A second round of transformations was performed to exclude the possibility of chemical damage to other regions of the pKK388-1 vector. The chemically-modified AHL-pKK388-1 plasmids were isolated from the 11 bacterial lines and digested with EcoRI and NcoI. The fragments were extracted from the gel and then inserted into fresh pKK388-1 vector molecules using the original restriction sites and transformed into cysQ mutant cells. The new set of bacterial lines was tested for complementation in liquid medium. The results indicated that after 24 h, six bacterial lines, including QMF4, showed significantly slow growth (i.e. OD600 less than 0.1) in cysteine-free medium (Fig. 2).
Plasmid DNAs were isolated from the six bacterial lines, and the entire inserts were sequenced. In their inserts, one or two TA base pairs were changed to CG base pairs (data not shown). For the bacterial lines that more than two nucleotides were changed in the insert, site-directed mutagenesis should be conducted to confirm the amino acid residue(s) that had influence on the complementation activity.

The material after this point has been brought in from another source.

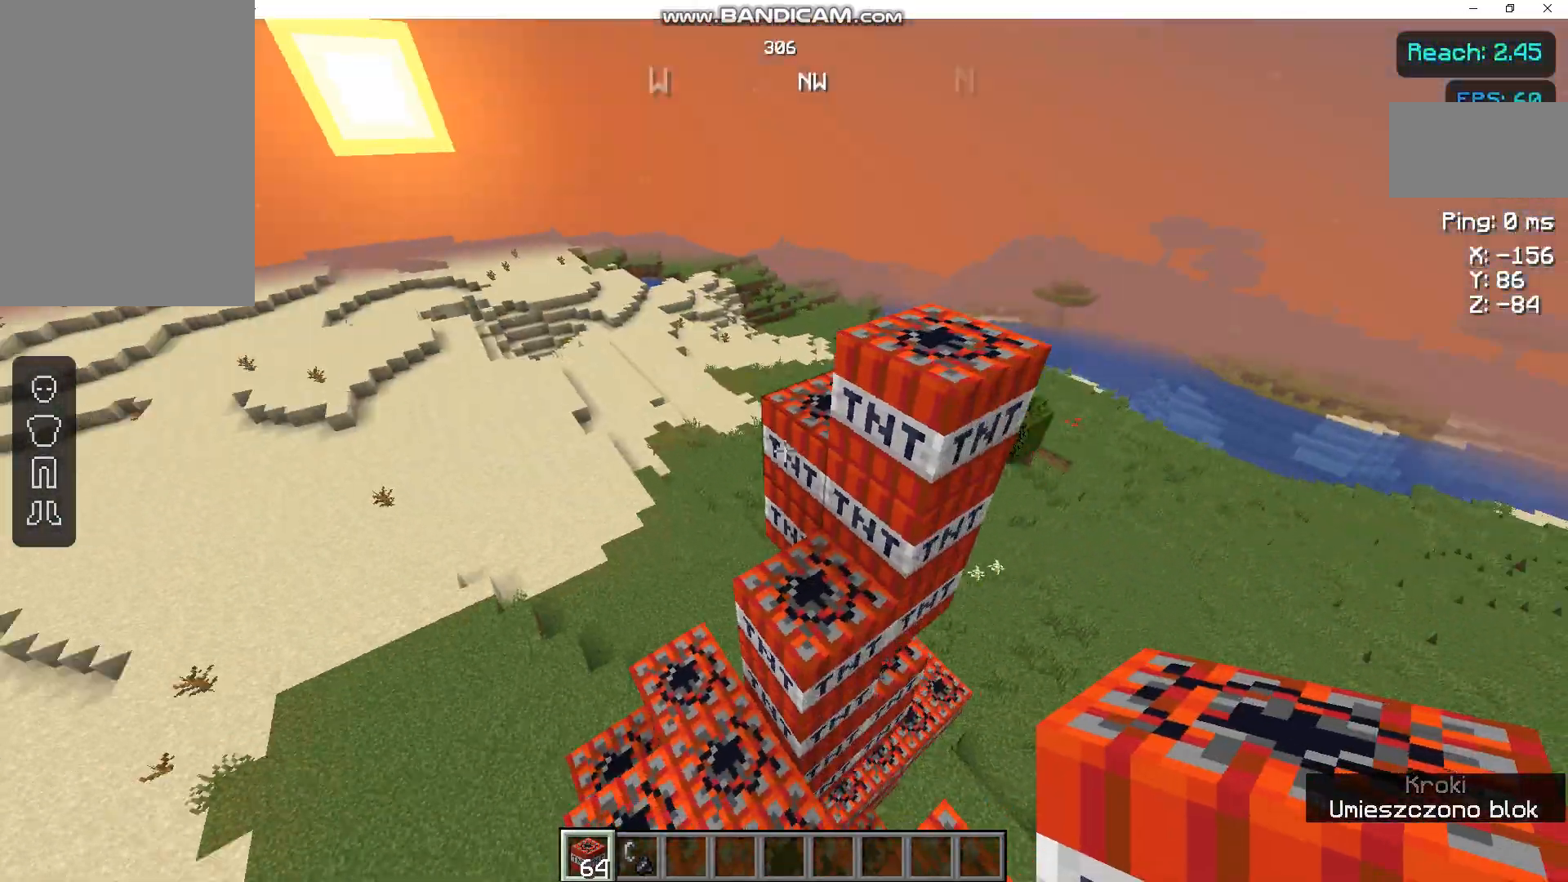
{"keys": ["a", "s"], "mouse": ["right"], "events": [[33, "mouse_right", "down"], [133, "mouse_right", "up"], [200, "mouse_right", "down"], [300, "w", "up"], [333, "mouse_right", "up"], [367, "a", "down"], [367, "mouse_right", "down"], [400, "s", "down"]]}
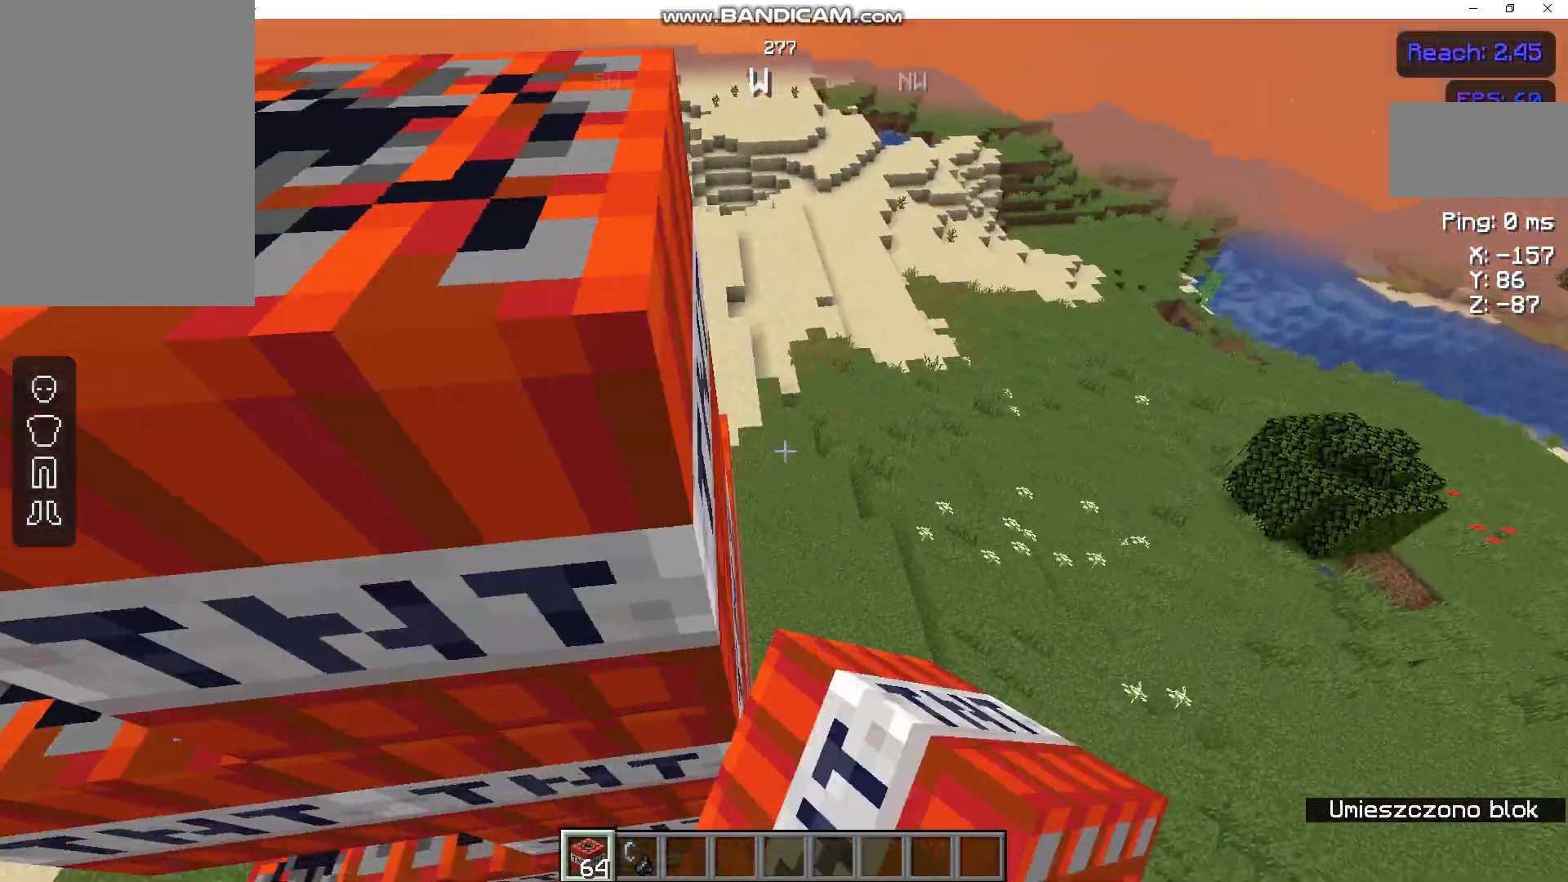
{"keys": ["a", "w"], "mouse": ["right"], "events": [[100, "a", "up"], [167, "mouse_right", "up"], [233, "mouse_right", "down"], [267, "a", "down"], [367, "mouse_right", "up"], [367, "s", "up"], [433, "mouse_right", "down"], [500, "w", "down"]]}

In the QMF4 insert, for instance, a cytosine (C635) in AHL had been converted to a thymine (Fig. 3). The codon that includes C635 (GCA) codes for Alanine (A212) (Fig. 1), while the mutated codon (GTA) codes for Valine. Notably, A212 is a highly-conserved residue among BPNTases and DPNPases (Fig. 1). Since both Alanine and Valine are hydrophobic, the effect of this substitution in the primary sequence on the three-dimensional structure of AHL is unclear. The A212 of AHL corresponds to the A200 of yeast HAL2 that is a constituent of a β-strand located at the end of N-terminal domain of the protein (Albert et al. 2000). The active site of HAL2 enzyme lies between N-terminal and C-terminal domains. It is possible, therefore, that bulky side chain of valine residue influences the structure of the domain-linking region and eventually the active site space. To demonstrate this prediction, further studies, including X-ray crystallography, should be conducted.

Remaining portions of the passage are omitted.